Work required — Within the data, how many lines hold the word "assign"? Answer with nothing but the number.

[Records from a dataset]
========
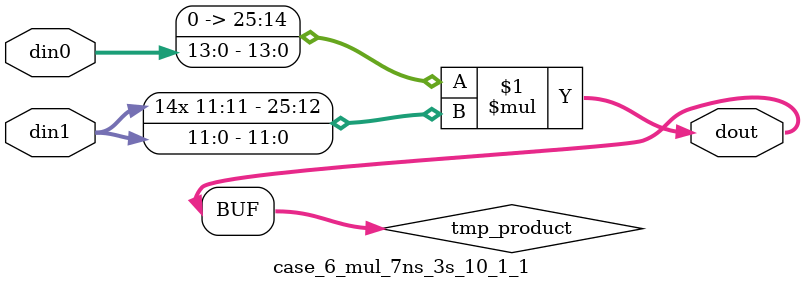
<source format=v>

`timescale 1 ns / 1 ps

 (* use_dsp = "no" *)  module case_6_mul_7ns_3s_10_1_1(din0, din1, dout);
parameter ID = 1;
parameter NUM_STAGE = 0;
parameter din0_WIDTH = 14;
parameter din1_WIDTH = 12;
parameter dout_WIDTH = 26;

input [din0_WIDTH - 1 : 0] din0; 
input [din1_WIDTH - 1 : 0] din1; 
output [dout_WIDTH - 1 : 0] dout;

wire signed [dout_WIDTH - 1 : 0] tmp_product;

























assign tmp_product = $signed({1'b0, din0}) * $signed(din1);










assign dout = tmp_product;





















endmodule

</source>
========
Answer for this exercise — 2